|Date||14th August 2021|
|Venue||The Medway Centre, Bakewell|
|Type of Production||G&S|
|Musical Director||Gareth Edwards|
Author: Joyce Hanbury
It is very hard to envisage that a youth theatre company can cast, rehearse and perform a Gilbert and Sullivan show all within one week - but PB Theatricals do just that. I first witnessed this phenomenon in 2019 when they performed HMS Pinafore and I was then blown away, so my expectations for this production of Iolanthe were very high and, I was not disappointed.
Iolanthe is the story of a fairy who committed the capital crime (under fairy law) of marrying a mortal man.

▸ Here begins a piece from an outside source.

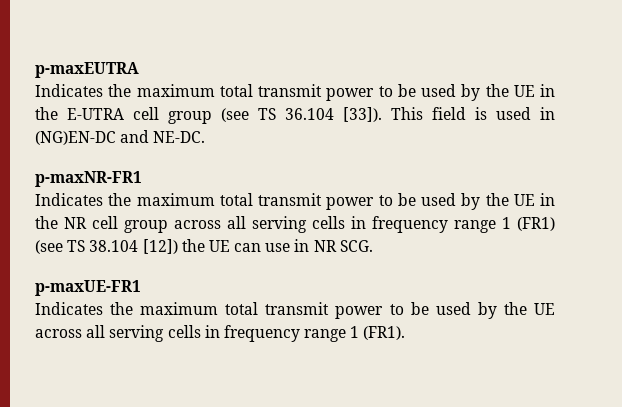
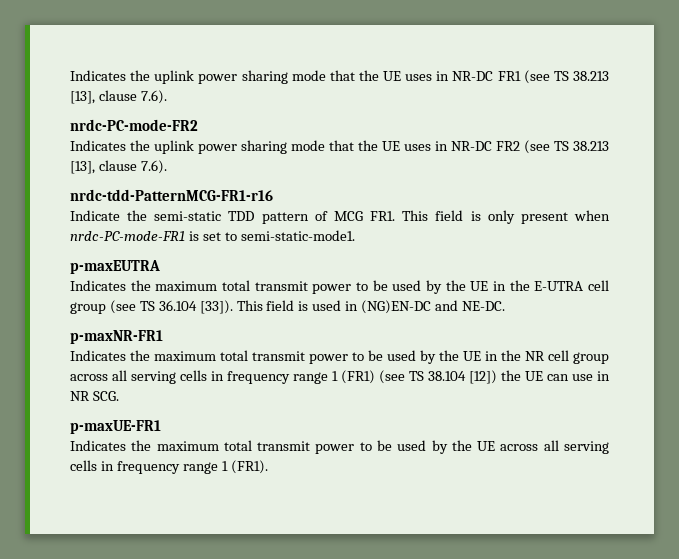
(35, 70) none -> [70,70,609,84] [70,90,167,104] [70,119,198,131] [70,140,609,154] [70,160,167,174] [70,189,273,201] [70,210,610,224] [70,230,355,241] Indicates the uplink power sharing mode that the UE uses in NR-DC FR1 (see TS 38.213 [13], clause 7.6). // nrdc-PC-mode-FR2 // Indicates the uplink power sharing mode that the UE uses in NR-DC FR2 (see TS 38.213 [13], clause 7.6). // nrdc-tdd-PatternMCG-FR1-r16 // Indicate the semi-static TDD pattern of MCG FR1. This field is only present when nrdc-PC-mode-FR1 is set to semi-static-mode1. //

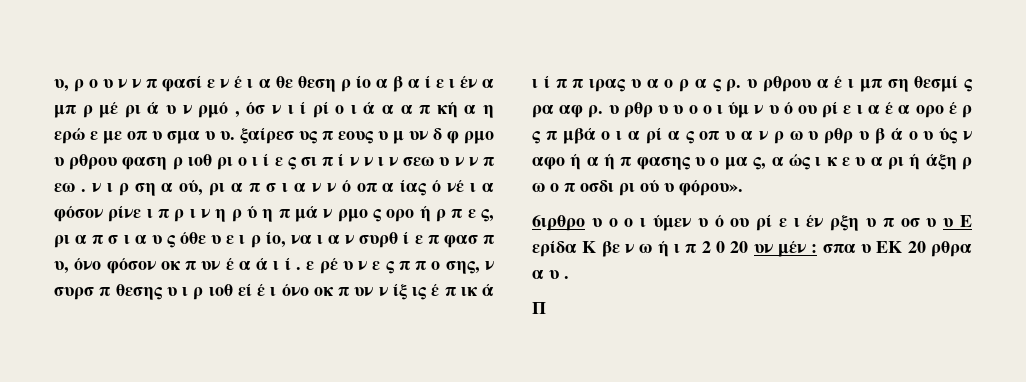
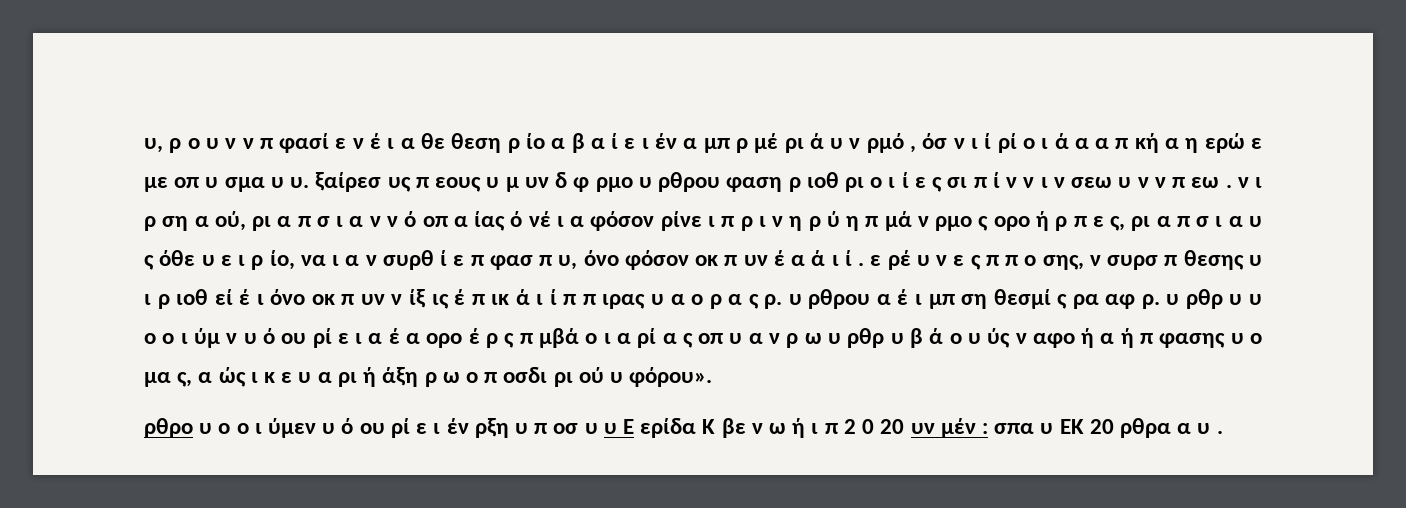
[532,215,585,231] 6ιρθρο -> [144,418,193,438] ρθρο
[532,302,546,314] // Π -> (1223, 432) none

The Queen of the fairies commuted her sentence of death to banishment for life on the condition that she left her husband and never communicated with him again. Twenty-five years later the fairies convince the Queen to allow her to return where she reveals that she has a son, Strephon, who is a fairy down to his waist but has mortal legs. He has fallen in love with Phyllis, a ward of the Lord Chancellor, and wants to marry her, but, there is a problem as all the peers in the House of Lords are fighting for her hand, including the Lord Chancellor. Strephon enlists his mother to help him win his lover’s hand by convincing the Lord Chancellor to allow him to marry. The Peers seeing him with a young woman, who is in fact his mother (fairies do not age, and so Iolanthe looks to be a girl of seventeen), try to convince Phyllis that her love is being unfaithful, and as a punishment, the Fairy Queen, makes Strephon a Member of Parliament, magically able to pass any bill he wants. In the meantime, the fairies all fall in love with the Peers and the Fairy Queen finds herself with a political and moral mess on her hands but the Lord Chancellor suggests the the law be amended so that it is a crime for any fairy not to marry a mortal. The Queen happily selects a mortal for herself and invites everyone to join her in Fairyland.
There were no elaborate sets or props just decorated painted flats with two triangular ones used to depict different locations and in the absence of the usual tiering the audience and actors were all on the same level in this vey small auditorium. There was no orchestra, only a pianist, but what an accomplished pianist - Amy Bladon was just excellent.
To begin with there was a large calendar on the stage showing 2020 with cancelled written across it and cast members came from all directions looking totally distraught. Then appeared 2021 and everyone began to jump for joy as they realised that things had changed and so as it were, on with the show!
In the title role Ellie Taylor was delightful and her beautiful singing of ‘My lord, a suppliant at your feet’ was enchanting. As the Lord Chancellor Aiden Turner totally commanded the stage as befits the role and gave a fine rendition of ‘Love unrequited robs me of my rest’. Lou-Anne Binns was so impressively regal as the Queen of the Fairies. Her fabulous powerful singing voice together with her great acting skills were exceptional. I loved the scene where she was flirting with Private Willis, well played by George Taylor, who never flinched so much as an eyelid during her amorous advances. A splendid performance came from Sam Higginbottom as Strephon and Liddy Buswell was charmingly feisty as Phyllis. Sam and Liddy both excelled in acting and singing. Two outstanding performances came from Benedict Parkin as Earl of Mountararat and Jamie Benson as Earl Tolloller. They were a terrific double act playing off one another superbly. Their powerful, rich singing voices were amazing and coupled with their fine acting skills they were just brilliant. Excellent support came from the three main fairies Olivia Irving-Wilson (Celia), Katy Beale (Leila) and Rihannah Lomas (Fleta). All three were enchanting and their singing, and acting skills were sublime as too, were those of the delightful Fairy Chorus including Lie Jennings - who performed a beautiful solo dance as Glinda. The glorious singing from the Chorus of Peers was top-notch, especially evident in ‘Loudly let the trumpet bray’ where their strident entrance was magnificent. Both the Fairies and the Peers were totally involved with events and their disciplined interactions to them were first-rate. I must say, that the singing from all the soloists, small groupings and full harmonious chorus numbers was absolutely awesome. Costumes were basic but were in keeping with the traditional concepts of the show. It is quite unbelievable that this production was put together in just one week, so praise indeed must go to the whole of the Production Team, to the Director, Pamela Leighton-Bilik, the Musical Director, Gareth Edwards and of course, to the wonderful and extremely talented young cast.